Bljedi Bardic

Personal information
- Full name: Bljedi Bardic
- Date of birth: January 10, 1992 (age 34)
- Place of birth: Bar, SFR Yugoslavia
- Height: 1.85 m (6 ft 1 in)
- Position: Forward

Youth career
- 2008–2010: OFK Bar U17
- 2010–2011: KF Vllaznia U18

Senior career*
- Years: Team / Apps / (Gls)
- 2011–2012: OFK Bar / 20 / (7)
- 2013–2016: Clarkstown SC Eagles / 64 / (84)
- 2016: Puerto Rico FC / 3 / (1)
- 2017–2019: New York Cosmos B / 32 / (24)
- 2017: New York Cosmos / 10 / (2)
- 2020: New York Cosmos / 6 / (2)
- 2021: New Amsterdam / 6 / (0)

= Bljedi Bardic =

Montenegrin association football player (born 1992)

Bljedi Bardic (Bledi Bardhi, born 10 January 1992) is a Montenegrin football player who last played for New Amsterdam FC in the National Independent Soccer Association.

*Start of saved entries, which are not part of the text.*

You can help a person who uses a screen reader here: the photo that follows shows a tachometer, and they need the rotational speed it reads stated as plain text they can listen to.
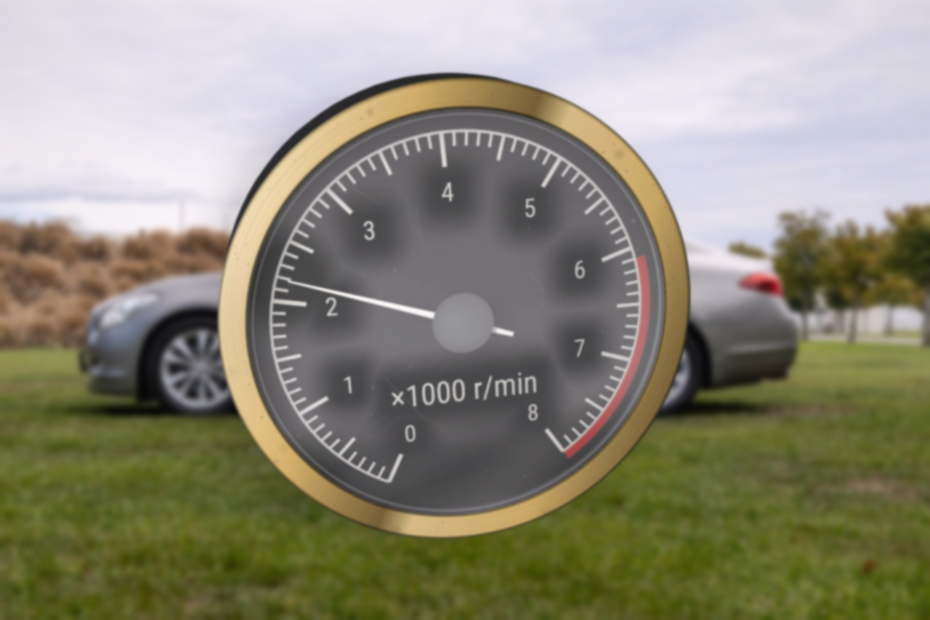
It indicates 2200 rpm
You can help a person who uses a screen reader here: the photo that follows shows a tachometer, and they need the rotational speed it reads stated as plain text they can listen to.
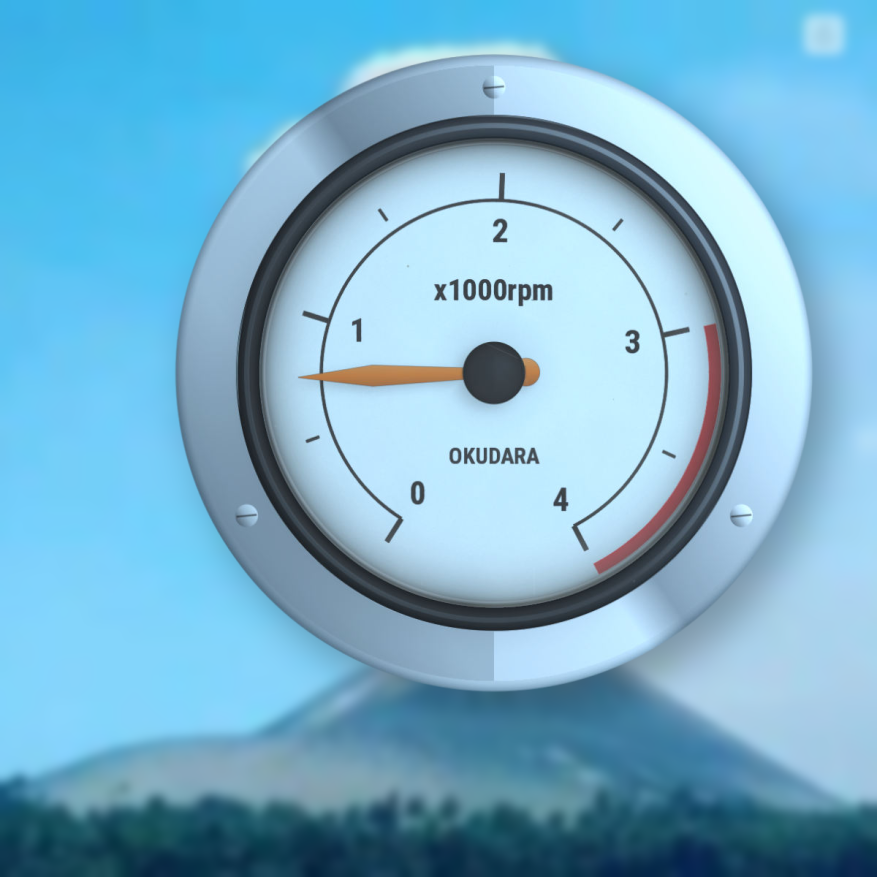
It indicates 750 rpm
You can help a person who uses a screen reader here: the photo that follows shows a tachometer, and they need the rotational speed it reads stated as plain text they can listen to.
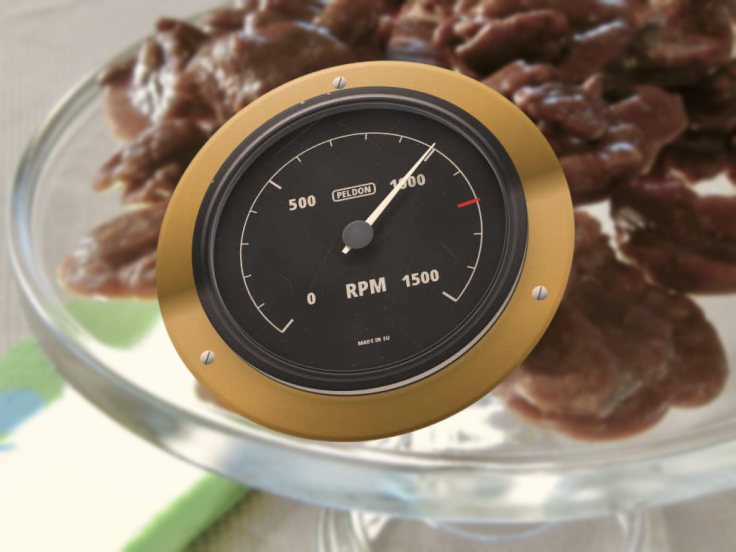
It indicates 1000 rpm
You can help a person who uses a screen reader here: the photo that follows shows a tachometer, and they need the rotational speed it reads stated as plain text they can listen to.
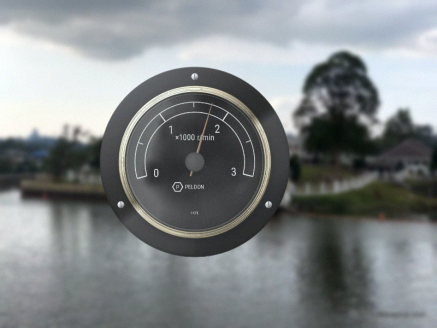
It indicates 1750 rpm
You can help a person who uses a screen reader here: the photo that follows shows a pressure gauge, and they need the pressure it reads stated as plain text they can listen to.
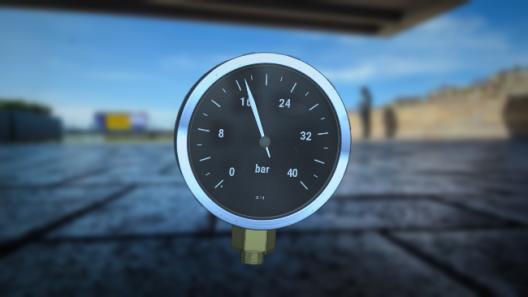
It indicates 17 bar
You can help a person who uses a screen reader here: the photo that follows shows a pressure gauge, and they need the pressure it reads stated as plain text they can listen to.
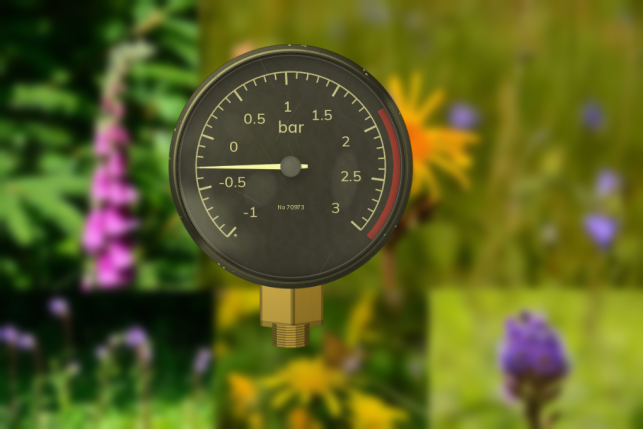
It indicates -0.3 bar
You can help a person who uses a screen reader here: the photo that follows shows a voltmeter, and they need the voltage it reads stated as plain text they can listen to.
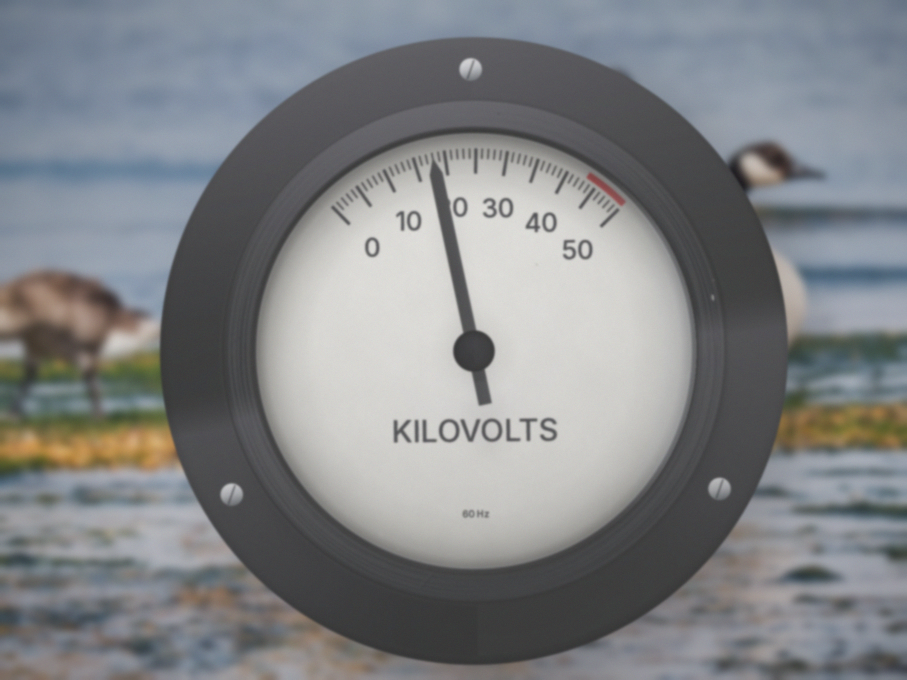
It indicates 18 kV
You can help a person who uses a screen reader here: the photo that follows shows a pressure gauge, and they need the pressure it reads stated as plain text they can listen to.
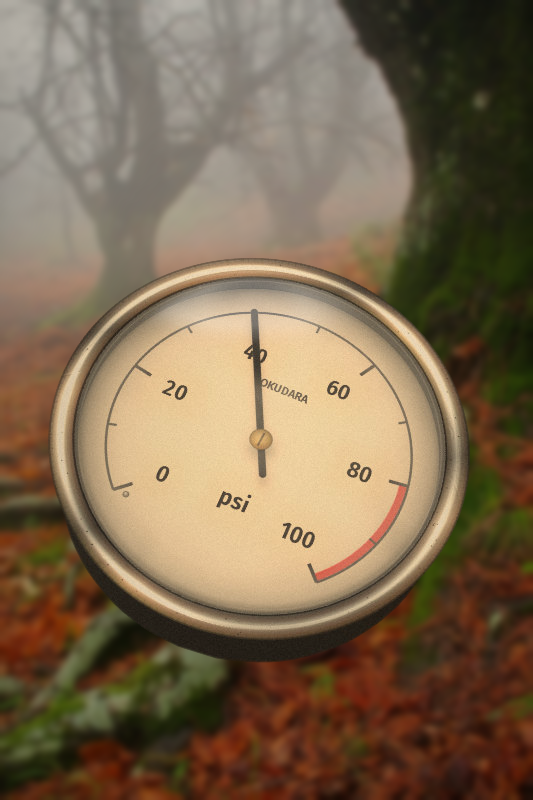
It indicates 40 psi
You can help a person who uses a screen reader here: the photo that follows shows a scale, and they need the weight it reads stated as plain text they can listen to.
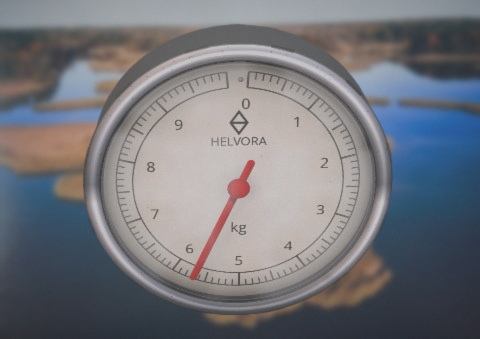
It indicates 5.7 kg
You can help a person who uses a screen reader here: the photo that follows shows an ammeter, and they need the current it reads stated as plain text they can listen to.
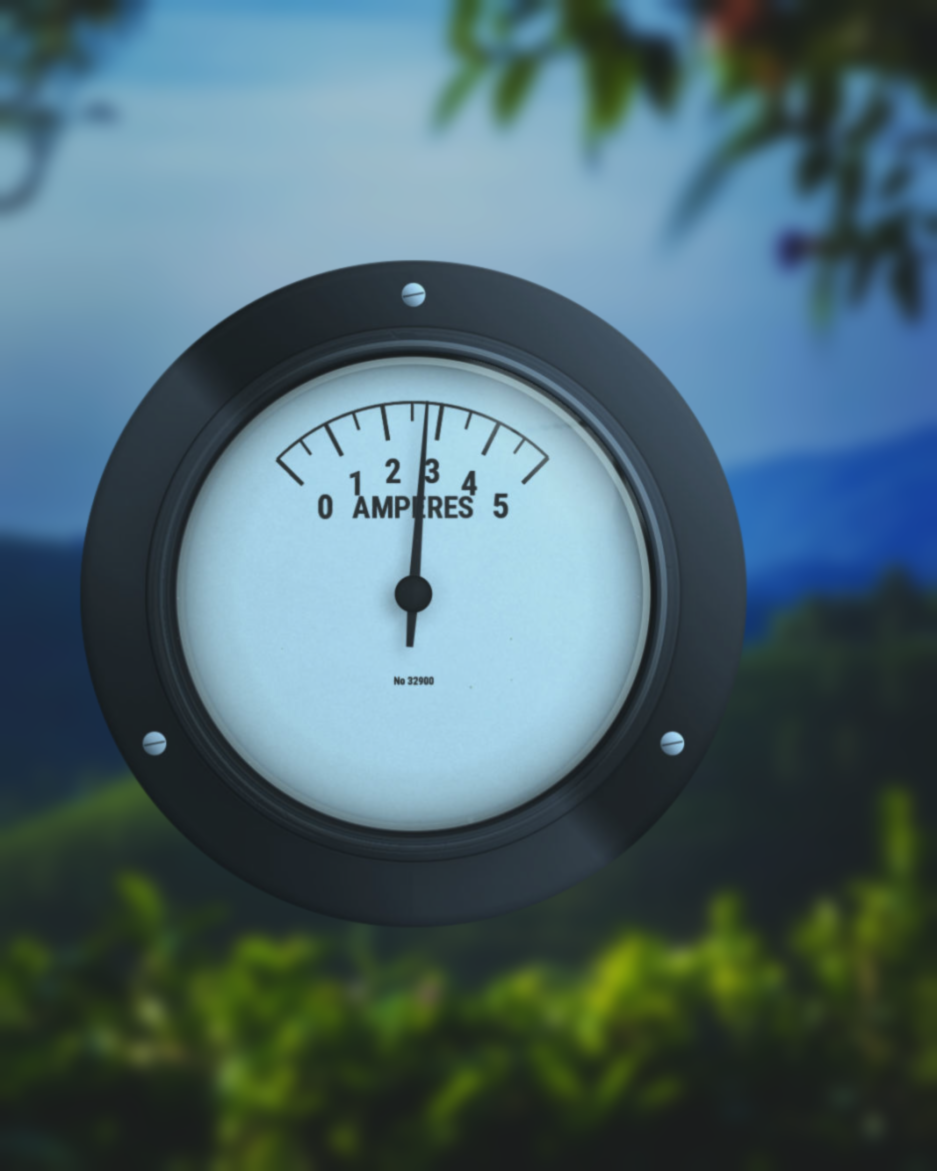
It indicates 2.75 A
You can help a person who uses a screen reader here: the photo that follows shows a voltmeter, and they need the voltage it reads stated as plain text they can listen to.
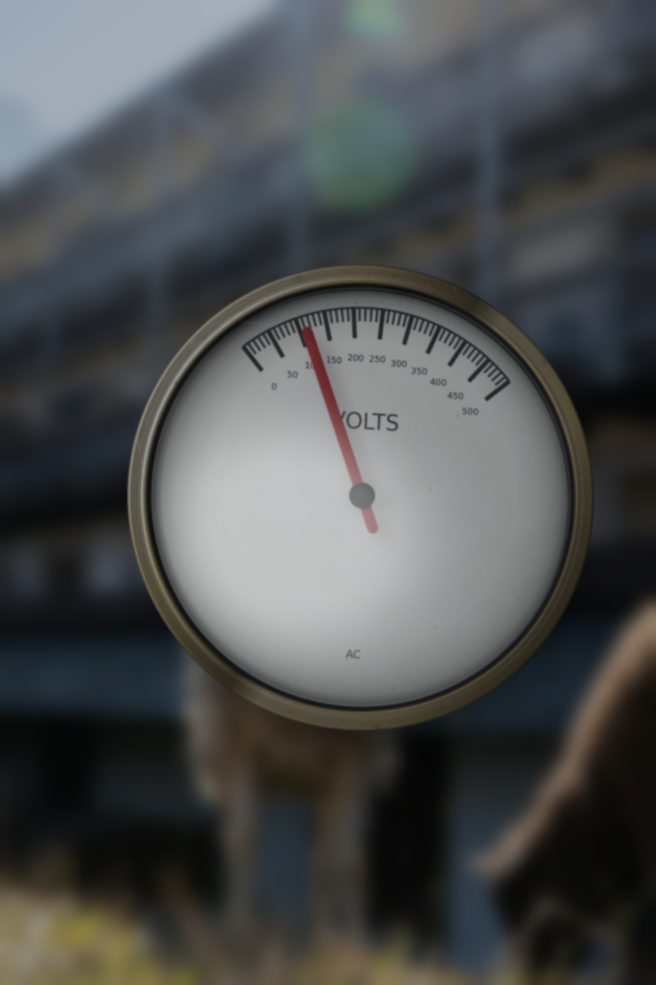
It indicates 110 V
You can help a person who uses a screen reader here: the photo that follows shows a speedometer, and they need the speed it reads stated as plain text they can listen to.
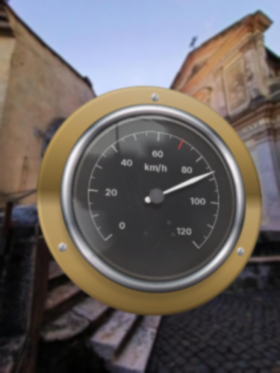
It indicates 87.5 km/h
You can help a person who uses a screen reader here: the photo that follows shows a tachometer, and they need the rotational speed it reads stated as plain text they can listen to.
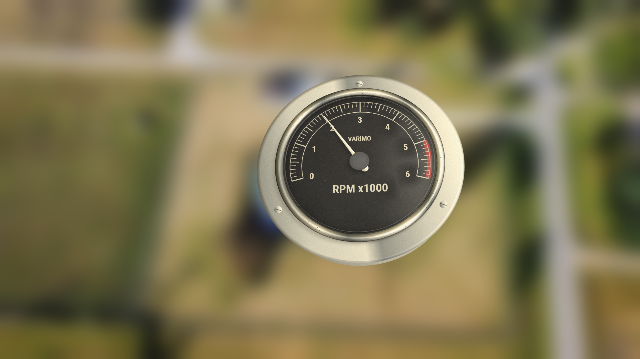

Born in Bar, Montenegro, where Bardic played youth football for OFK Bar where he was leading goalscorer. After spending 2 years at OFK Bar youth team, Bardic moved in Shkodër, Albania where he played for KF Vllaznia Shkodër for 1 year. Bardic moved back in Bar and signed his professional contract with Senior Team OFK Bar

==Career==

===Professional===
On 6 September 2011, Bardic signed his first contract with OFK Bar. He played 20 games and scored 7 goals. Bardic continued his career in the United States of America where he signed for Clarkstown SC Eagles of the National Premier Soccer League. With 86 goals, he is the team's all-time leading goal scorer.

On May 27, 2016, Bardic signed for Puerto Rico FC. In his second appearance Bardic scored the winning goal against the Fort Lauderdale Strikers and he was named man of the match.

On January 15, 2021, after four years in the New York Cosmos organization, Bardic signed for New Amsterdam FC of the National Independent Soccer Association.